To follow up on this discussion:
We could call pm_runtime_forbid() conditionally, e.g. with the following
condition. This would enable runtime pm per default for all non-ACPI
systems, and it uses the BIOS date as an indicator for a hopefully
not that broken ACPI implementation. However I could understand the
argument that this looks a little hacky ..

if (IS_ENABLED(CONFIG_ACPI) && dmi_get_bios_year() <= 2016)



>>> With Runtime PM disabled e.g. the PHY on network devices may remain
>>> powered up even with no cable plugged in, affecting battery lifetime
>>> on mobile devices. Currently we have to rely on the respective distro
>>> or user to enable Runtime PM via sysfs (echo auto > power/control).

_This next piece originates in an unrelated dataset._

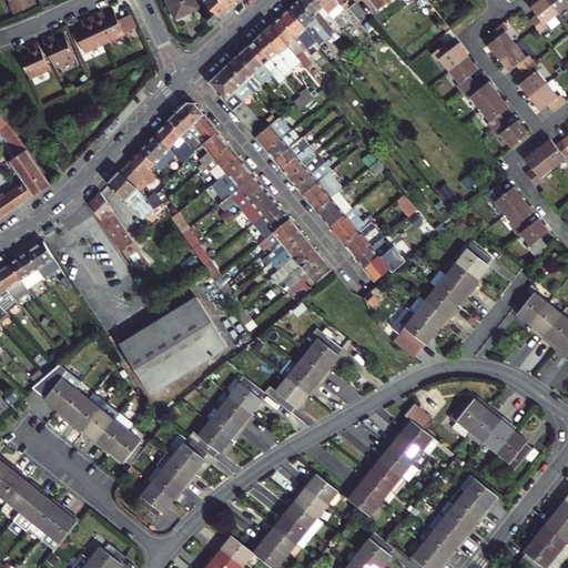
[(9,3),(14,14),(39,3),(37,0),(10,0),(11,2),(9,3)]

>>> Some devices work around this restriction by calling pm_runtime_allow
>>> in their probe routine, even though that's not recommended by
>>> https://www.kernel.org/doc/Documentation/power/pci.txt
>>>
>>> Disabling Runtime PM per default seems to be a big hammer, a quirk
>>> for affected devices / systems may had been better. And we still
>>> have the option to disable Runtime PM for selected devices via sysfs.
>>>
>>> So, to cut a long story short: Wouldn't it be time to remove this
>>> restriction?
>>
>> I don't know the history of this, but maybe Rafael or the others can
>> shed some light on it.
> 
> The systems that had those problems 10 years ago would still have
> them, but I expect there to be more systems where runtime PM can be
> enabled by default for PCI devices without issues.